▶ **Written task**
Repeat the records below, substituting "run_all.sh" for every occurrence of "pipeline.sh" and leaving everything else as it is.

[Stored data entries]
- - -

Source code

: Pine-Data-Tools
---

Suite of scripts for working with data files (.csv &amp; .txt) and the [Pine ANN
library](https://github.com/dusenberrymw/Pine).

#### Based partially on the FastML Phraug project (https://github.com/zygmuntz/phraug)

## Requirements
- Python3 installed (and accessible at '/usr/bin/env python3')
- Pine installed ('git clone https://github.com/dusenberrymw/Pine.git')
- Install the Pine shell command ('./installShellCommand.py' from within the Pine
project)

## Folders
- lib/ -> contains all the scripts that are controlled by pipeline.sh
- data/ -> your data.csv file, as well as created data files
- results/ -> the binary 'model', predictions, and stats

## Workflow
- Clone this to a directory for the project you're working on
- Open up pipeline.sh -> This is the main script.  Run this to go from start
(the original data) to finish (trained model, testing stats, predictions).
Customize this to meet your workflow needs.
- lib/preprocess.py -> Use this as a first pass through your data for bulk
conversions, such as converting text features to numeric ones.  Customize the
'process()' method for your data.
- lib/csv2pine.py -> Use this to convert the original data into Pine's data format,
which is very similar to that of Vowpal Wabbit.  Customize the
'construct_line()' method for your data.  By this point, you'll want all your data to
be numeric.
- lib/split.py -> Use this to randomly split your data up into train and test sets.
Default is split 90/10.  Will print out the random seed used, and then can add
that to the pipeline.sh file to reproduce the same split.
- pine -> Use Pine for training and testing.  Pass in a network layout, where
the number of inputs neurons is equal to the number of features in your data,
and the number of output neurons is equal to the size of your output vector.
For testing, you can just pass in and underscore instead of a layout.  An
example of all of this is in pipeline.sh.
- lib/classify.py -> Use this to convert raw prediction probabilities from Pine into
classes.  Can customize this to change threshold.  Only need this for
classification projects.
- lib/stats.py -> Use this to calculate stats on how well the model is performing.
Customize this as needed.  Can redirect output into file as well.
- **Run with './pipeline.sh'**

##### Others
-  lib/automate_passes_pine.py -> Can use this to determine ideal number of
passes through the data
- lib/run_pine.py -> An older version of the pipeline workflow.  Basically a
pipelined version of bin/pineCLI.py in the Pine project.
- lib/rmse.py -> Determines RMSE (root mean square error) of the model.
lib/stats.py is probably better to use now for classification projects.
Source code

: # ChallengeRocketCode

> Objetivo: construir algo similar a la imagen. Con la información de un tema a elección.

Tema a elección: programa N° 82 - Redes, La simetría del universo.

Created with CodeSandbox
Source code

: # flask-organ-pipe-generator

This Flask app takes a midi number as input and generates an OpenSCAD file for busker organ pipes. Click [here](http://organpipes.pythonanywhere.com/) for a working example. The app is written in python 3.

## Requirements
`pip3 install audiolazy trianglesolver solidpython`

- - -

▶ **Response below**
Source code

: Pine-Data-Tools
---

Suite of scripts for working with data files (.csv &amp; .txt) and the [Pine ANN
library](https://github.com/dusenberrymw/Pine).

#### Based partially on the FastML Phraug project (https://github.com/zygmuntz/phraug)

## Requirements
- Python3 installed (and accessible at '/usr/bin/env python3')
- Pine installed ('git clone https://github.com/dusenberrymw/Pine.git')
- Install the Pine shell command ('./installShellCommand.py' from within the Pine
project)

## Folders
- lib/ -> contains all the scripts that are controlled by run_all.sh
- data/ -> your data.csv file, as well as created data files
- results/ -> the binary 'model', predictions, and stats

## Workflow
- Clone this to a directory for the project you're working on
- Open up run_all.sh -> This is the main script.  Run this to go from start
(the original data) to finish (trained model, testing stats, predictions).
Customize this to meet your workflow needs.
- lib/preprocess.py -> Use this as a first pass through your data for bulk
conversions, such as converting text features to numeric ones.  Customize the
'process()' method for your data.
- lib/csv2pine.py -> Use this to convert the original data into Pine's data format,
which is very similar to that of Vowpal Wabbit.  Customize the
'construct_line()' method for your data.  By this point, you'll want all your data to
be numeric.
- lib/split.py -> Use this to randomly split your data up into train and test sets.
Default is split 90/10.  Will print out the random seed used, and then can add
that to the run_all.sh file to reproduce the same split.
- pine -> Use Pine for training and testing.  Pass in a network layout, where
the number of inputs neurons is equal to the number of features in your data,
and the number of output neurons is equal to the size of your output vector.
For testing, you can just pass in and underscore instead of a layout.  An
example of all of this is in run_all.sh.
- lib/classify.py -> Use this to convert raw prediction probabilities from Pine into
classes.  Can customize this to change threshold.  Only need this for
classification projects.
- lib/stats.py -> Use this to calculate stats on how well the model is performing.
Customize this as needed.  Can redirect output into file as well.
- **Run with './run_all.sh'**

##### Others
-  lib/automate_passes_pine.py -> Can use this to determine ideal number of
passes through the data
- lib/run_pine.py -> An older version of the pipeline workflow.  Basically a
pipelined version of bin/pineCLI.py in the Pine project.
- lib/rmse.py -> Determines RMSE (root mean square error) of the model.
lib/stats.py is probably better to use now for classification projects.
Source code

: # ChallengeRocketCode

> Objetivo: construir algo similar a la imagen. Con la información de un tema a elección.

Tema a elección: programa N° 82 - Redes, La simetría del universo.

Created with CodeSandbox
Source code

: # flask-organ-pipe-generator

This Flask app takes a midi number as input and generates an OpenSCAD file for busker organ pipes. Click [here](http://organpipes.pythonanywhere.com/) for a working example. The app is written in python 3.

## Requirements
`pip3 install audiolazy trianglesolver solidpython`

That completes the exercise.